SUNDAY AFTERNOONS OF MUSIC (12-11-05)
By Lawrence Budmen
Some artists are shooting stars that burn bright and then fade from view. Others grow to be mature artists that attain that elusive standard of near perfection. Cellist Matt Haimovitz belongs in the latter category. Haimovitz returned to Miami for the first time in two decades on December 11for a stellar recital for Sunday Afternoons of Music at UM Gusman Concert Hall.
While still a teenager, Haimovitz exhibited extraordinary talent. After signing with major management and a high profile record label, he seemed on the fast track to an international career. About a decade ago Haimovitz decided to follow a less conventional path.
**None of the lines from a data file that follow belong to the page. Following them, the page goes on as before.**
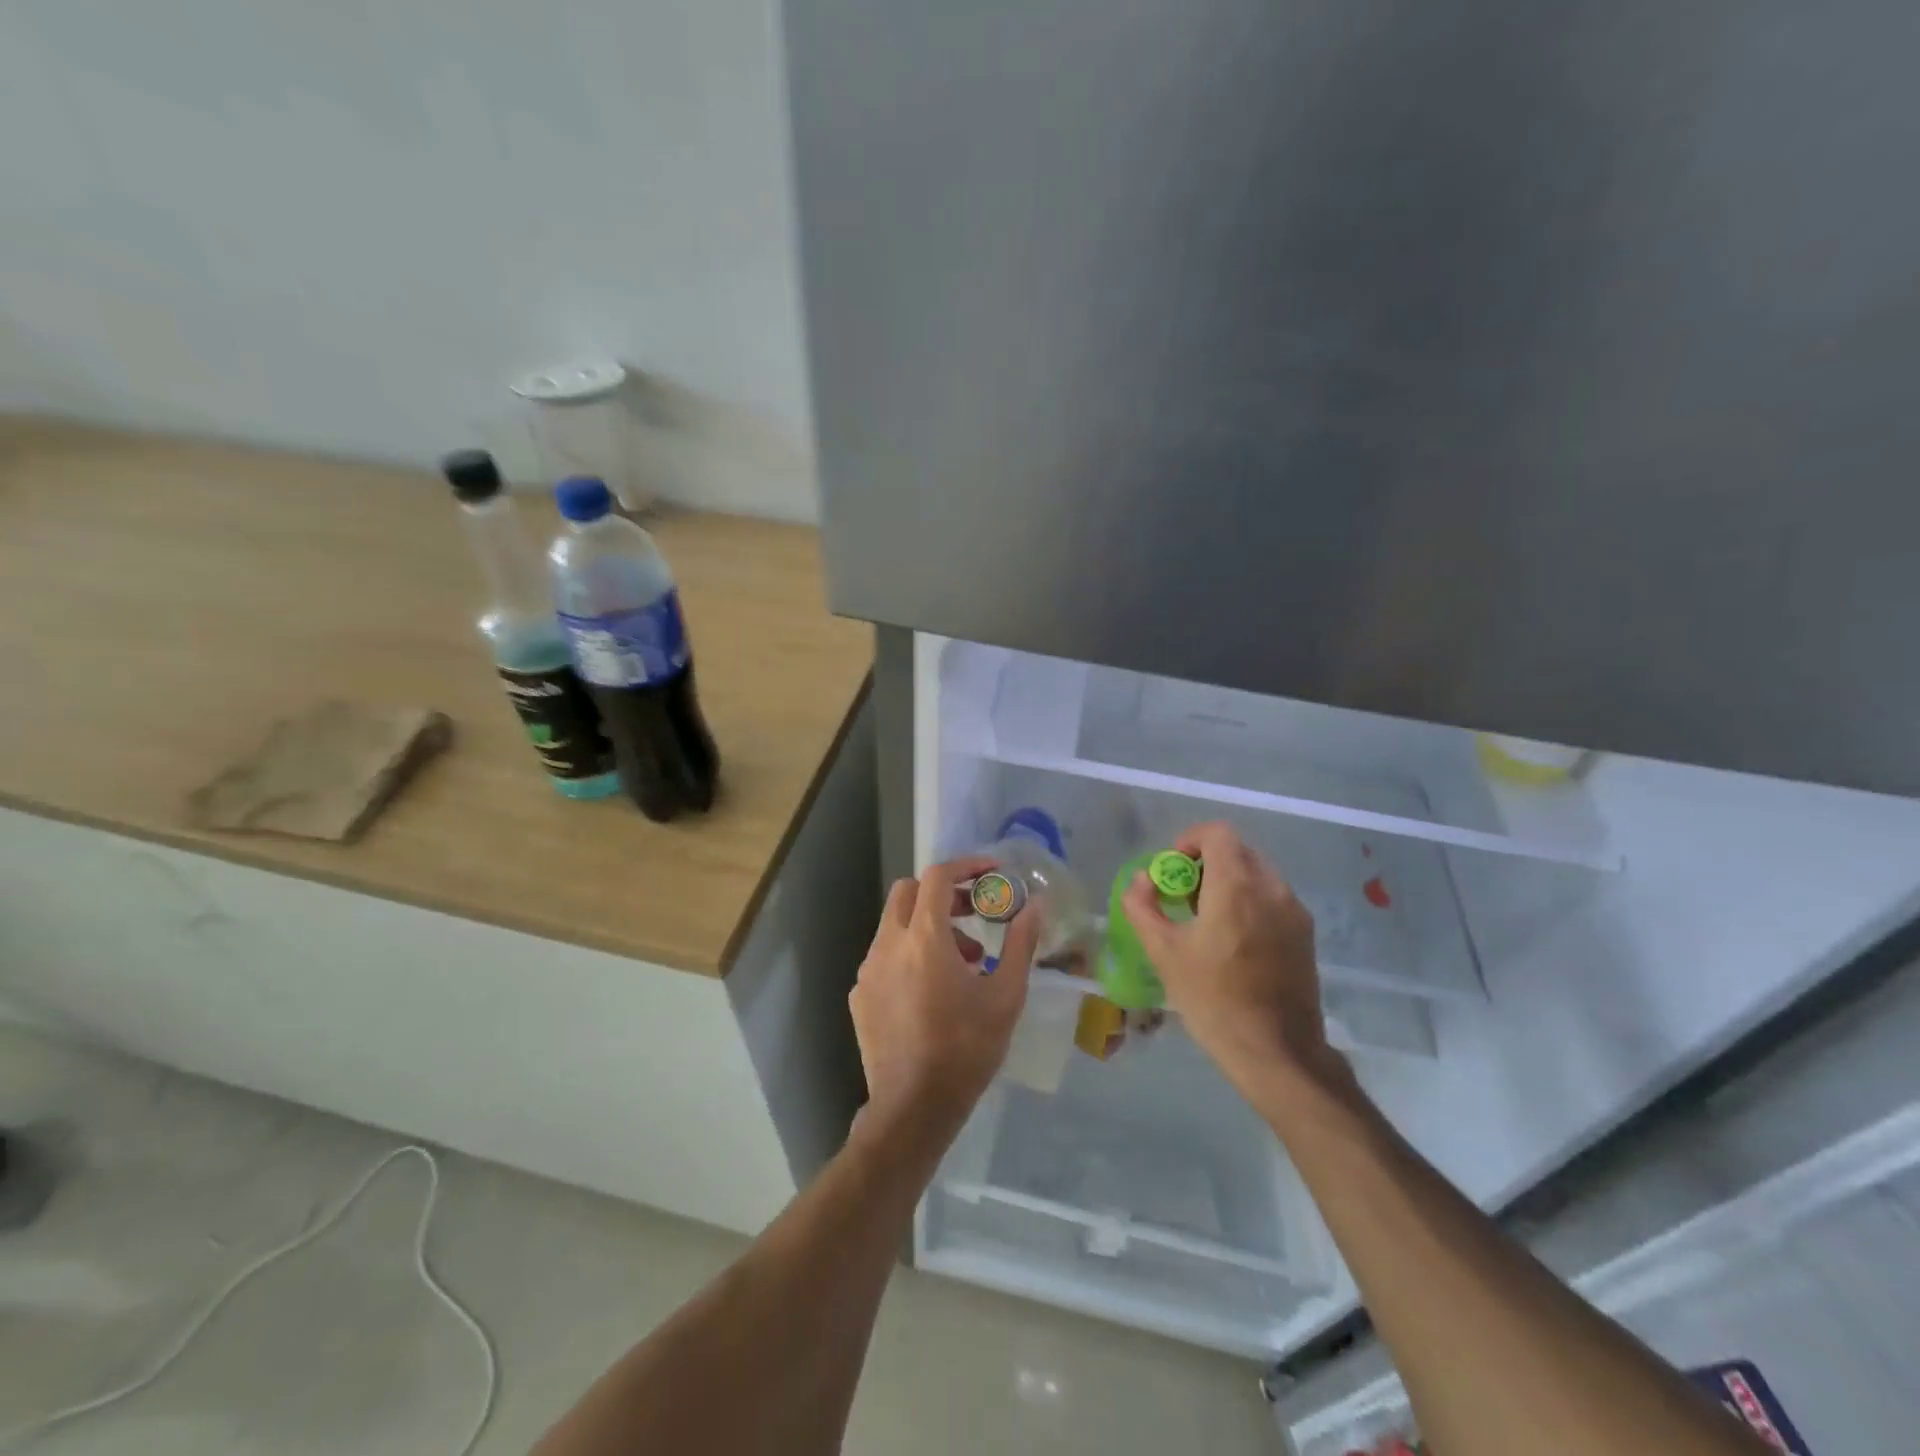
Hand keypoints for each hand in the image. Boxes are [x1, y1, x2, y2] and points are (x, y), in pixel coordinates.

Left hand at [849, 855, 1037, 1143]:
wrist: (913, 1108)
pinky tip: (932, 990)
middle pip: (908, 892)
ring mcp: (867, 969)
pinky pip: (884, 955)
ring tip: (964, 962)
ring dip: (928, 925)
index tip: (991, 872)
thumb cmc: (966, 1049)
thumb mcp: (1005, 996)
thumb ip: (1020, 943)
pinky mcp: (859, 994)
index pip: (937, 876)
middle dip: (942, 893)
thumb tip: (1035, 905)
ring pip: (895, 924)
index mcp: (923, 937)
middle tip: (974, 913)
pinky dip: (909, 953)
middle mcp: (888, 944)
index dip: (965, 866)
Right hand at [1120, 822, 1335, 1100]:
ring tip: (1207, 920)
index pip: (1216, 833)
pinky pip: (1272, 897)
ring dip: (1228, 881)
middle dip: (1206, 863)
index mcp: (1237, 886)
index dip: (1188, 841)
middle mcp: (1271, 888)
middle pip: (1237, 850)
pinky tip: (1233, 941)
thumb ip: (1143, 906)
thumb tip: (1143, 880)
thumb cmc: (1213, 1000)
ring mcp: (1294, 910)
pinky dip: (1249, 901)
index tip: (1172, 872)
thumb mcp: (1163, 952)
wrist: (1277, 1053)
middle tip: (1183, 897)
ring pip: (1256, 873)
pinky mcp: (1305, 933)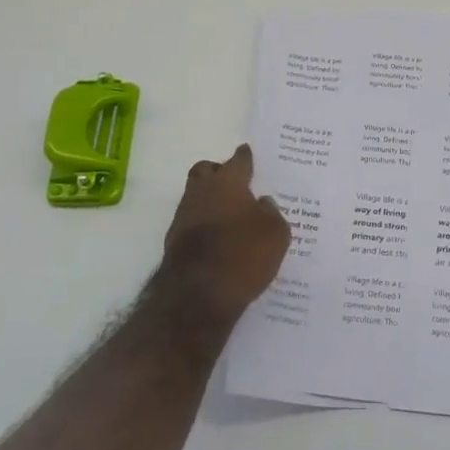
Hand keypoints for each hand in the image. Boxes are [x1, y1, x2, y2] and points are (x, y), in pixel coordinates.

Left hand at [157, 144, 290, 325]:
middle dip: (219, 172)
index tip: (249, 153)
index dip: (246, 157)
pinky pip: (192, 223)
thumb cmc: (243, 254)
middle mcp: (202, 192)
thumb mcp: (275, 233)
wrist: (197, 295)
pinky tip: (219, 239)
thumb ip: (272, 212)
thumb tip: (262, 203)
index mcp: (228, 182)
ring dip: (210, 201)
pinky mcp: (174, 242)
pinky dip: (204, 226)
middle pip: (206, 170)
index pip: (238, 160)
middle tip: (236, 184)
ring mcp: (183, 216)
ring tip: (230, 216)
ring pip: (196, 196)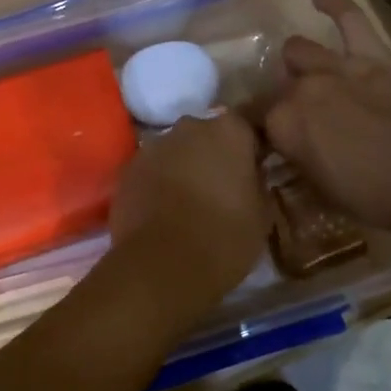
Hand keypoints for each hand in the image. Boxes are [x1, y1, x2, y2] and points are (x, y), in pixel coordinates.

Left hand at [108, 111, 270, 324]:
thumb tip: (250, 175)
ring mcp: (155, 144)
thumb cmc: (224, 237)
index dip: (249, 149)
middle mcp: (190, 126)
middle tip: (221, 189)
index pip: (245, 127)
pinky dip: (158, 183)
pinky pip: (151, 169)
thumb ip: (257, 182)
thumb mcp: (261, 214)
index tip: (253, 171)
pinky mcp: (129, 167)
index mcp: (229, 131)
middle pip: (206, 135)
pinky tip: (163, 212)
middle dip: (212, 155)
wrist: (162, 263)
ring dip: (183, 167)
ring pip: (176, 151)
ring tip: (189, 203)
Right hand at [258, 0, 390, 239]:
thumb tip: (287, 150)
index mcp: (283, 124)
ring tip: (305, 71)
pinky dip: (333, 4)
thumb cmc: (376, 197)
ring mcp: (336, 66)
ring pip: (298, 50)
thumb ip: (297, 161)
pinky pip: (349, 17)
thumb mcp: (322, 190)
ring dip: (298, 63)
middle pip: (276, 86)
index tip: (269, 141)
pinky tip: (319, 0)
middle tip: (299, 117)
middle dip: (281, 100)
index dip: (260, 129)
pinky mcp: (373, 55)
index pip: (255, 118)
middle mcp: (300, 88)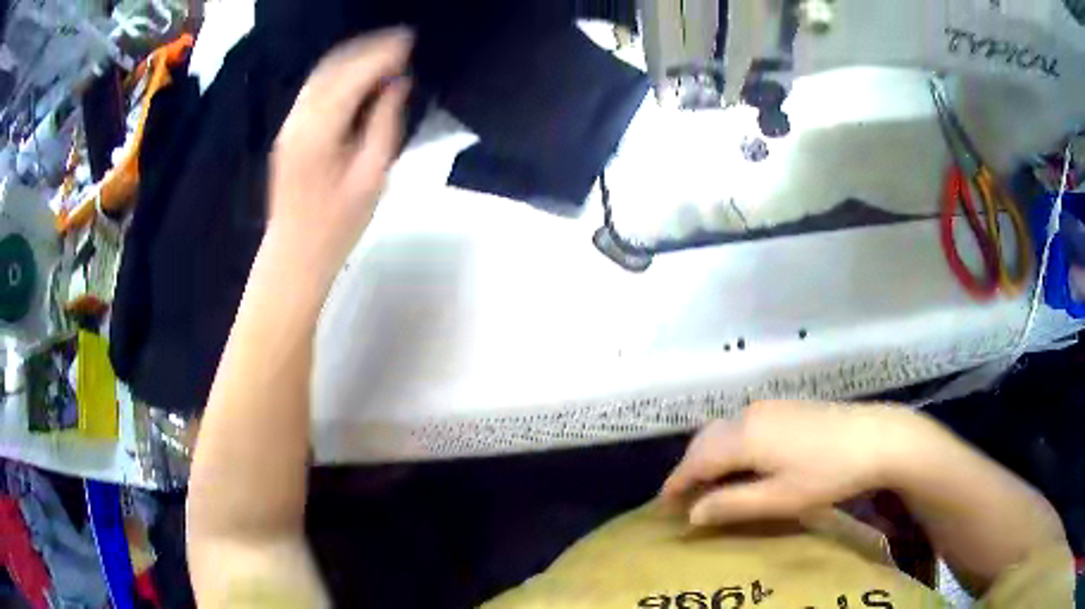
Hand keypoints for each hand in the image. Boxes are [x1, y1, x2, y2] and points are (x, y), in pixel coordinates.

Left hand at [267, 29, 412, 283]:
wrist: (295, 253)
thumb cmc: (338, 224)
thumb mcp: (372, 175)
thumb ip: (384, 123)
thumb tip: (397, 86)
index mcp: (320, 130)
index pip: (354, 75)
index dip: (383, 54)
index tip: (410, 41)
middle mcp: (299, 119)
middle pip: (333, 67)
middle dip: (368, 48)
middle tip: (402, 41)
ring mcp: (289, 124)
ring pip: (321, 75)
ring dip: (352, 58)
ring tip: (385, 53)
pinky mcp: (288, 132)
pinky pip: (314, 90)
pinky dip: (338, 74)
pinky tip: (358, 77)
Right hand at [661, 400, 919, 526]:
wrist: (876, 437)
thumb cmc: (827, 474)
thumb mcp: (779, 499)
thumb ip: (731, 505)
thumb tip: (692, 514)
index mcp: (744, 437)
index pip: (696, 460)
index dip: (677, 483)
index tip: (663, 506)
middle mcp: (750, 415)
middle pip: (705, 440)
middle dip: (689, 468)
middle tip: (684, 498)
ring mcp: (769, 407)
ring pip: (723, 429)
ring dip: (709, 455)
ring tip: (709, 484)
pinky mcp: (785, 407)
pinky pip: (741, 425)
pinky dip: (729, 445)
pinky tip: (741, 463)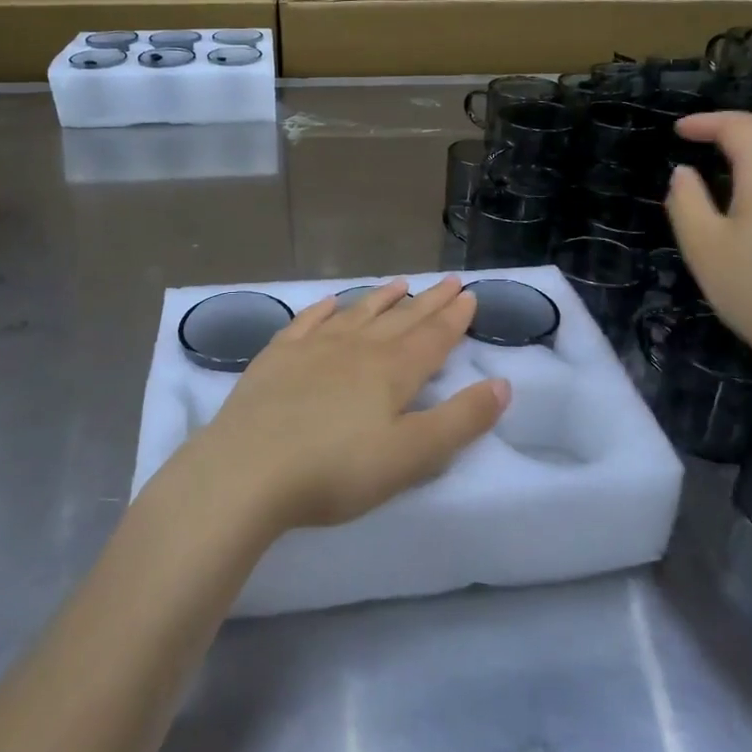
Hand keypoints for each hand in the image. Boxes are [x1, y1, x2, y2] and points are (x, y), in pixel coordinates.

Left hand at [181, 277, 509, 534]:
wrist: (248, 469)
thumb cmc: (337, 470)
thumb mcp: (412, 456)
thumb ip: (460, 420)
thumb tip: (503, 385)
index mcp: (392, 371)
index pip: (433, 337)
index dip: (454, 318)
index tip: (469, 295)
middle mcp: (356, 348)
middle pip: (400, 319)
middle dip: (428, 301)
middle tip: (448, 281)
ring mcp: (313, 347)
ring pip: (356, 313)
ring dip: (381, 298)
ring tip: (400, 283)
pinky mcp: (276, 357)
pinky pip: (307, 321)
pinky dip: (324, 309)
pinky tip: (331, 301)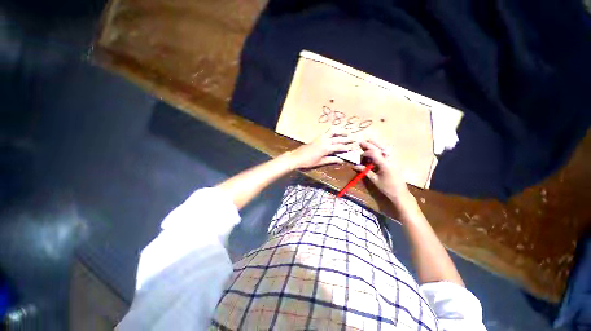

Today the thirty-something Haimovitz specializes in playing such non-traditional venues as rock clubs and coffee houses. He has become an ambassador for classical music who reaches out to youthful, uninitiated audiences. The cellist has also developed a healthy specialization in the work of exciting contemporary composers (including Gyorgy Ligeti and Osvaldo Golijov).
He opened his Miami recital with a bracing version of Schumann’s engaging Five Pieces in the Folk Style. His dark, molten lava cello tone brought poignant lyricism to the wordless lieder in the score’s third movement. Haimovitz was not afraid to suggest the brusque sound of Gypsy instruments.
Haimovitz’s performance of Brahms’s Sonata for Cello and Piano in e minor, Opus 38 was the stuff of which legends are made. From the first bars of the opening Allegro non troppo, Haimovitz’s richly expressive, amber scented tone imbued the music with incendiary passion. His ability to make each phrase flow effortlessly was the mark of a true artist. Haimovitz played with such consummate technique and interpretive freedom and spontaneity that he seemed to be creating the music as he played it. He sculpted the Allegretto quasi Menuetto with aristocratic elegance. The fugal writing of the Allegro finale had incredible clarity and power. The thrilling intensity of Haimovitz’s playing was stunning.
Pianist Robert Kulik was no mere accompanist. He was fully Haimovitz’s equal. Scintillating tonal color and shading flowed from Kulik’s keyboard. It was as if two patrician artists were thinking and playing as one.
The Hungarian composer Gyorgy Ligeti is one of the great creative masters of our time. Haimovitz has championed his Sonata for Solo Cello. This long neglected score is a masterpiece. The opening Dialogo has the somber depth and spacious beauty of the Preludios in the cello suites of J.S. Bach. The concluding Capriccio and Presto is a virtuoso dazzler that flirts with (but never embraces) atonality. Haimovitz performed feats of daring bravura. The high flying harmonics of the Presto were dispatched with devil may care élan.
Dimitri Shostakovich was one of the 20th century’s most distinctive compositional voices. His Sonata for Cello and Piano, Opus 40 was written for the great cellist Mistislav Rostropovich. Haimovitz’s raptly intense performance could match that Russian paragon and then some. His masterful shaping of the eerie death march that concludes the Allegro non troppo was deeply moving. He ripped into the Scherzo Allegro with torrents of blazing rhythmic propulsion. Kulik’s rapid fire piano fireworks perfectly captured Shostakovich’s quasi industrial musical utterance. The somber agony of the Largo is the heart of this score and Haimovitz endowed this sorrowful music with long spun vistas of rich tone and tremendous dramatic power. The concluding Allegro had demonic verve and cello-piano high jinks aplenty – a dazzling conclusion to a glorious performance!
As an encore Haimovitz offered the beautiful Nigun from the Baal Shem Suite by Ernest Bloch. The rich tonal glow and heartfelt spirituality of this performance exemplified Haimovitz’s artistry. Bloch’s fervent Judaic music was a wonderful conclusion to a stunning concert by a great musician.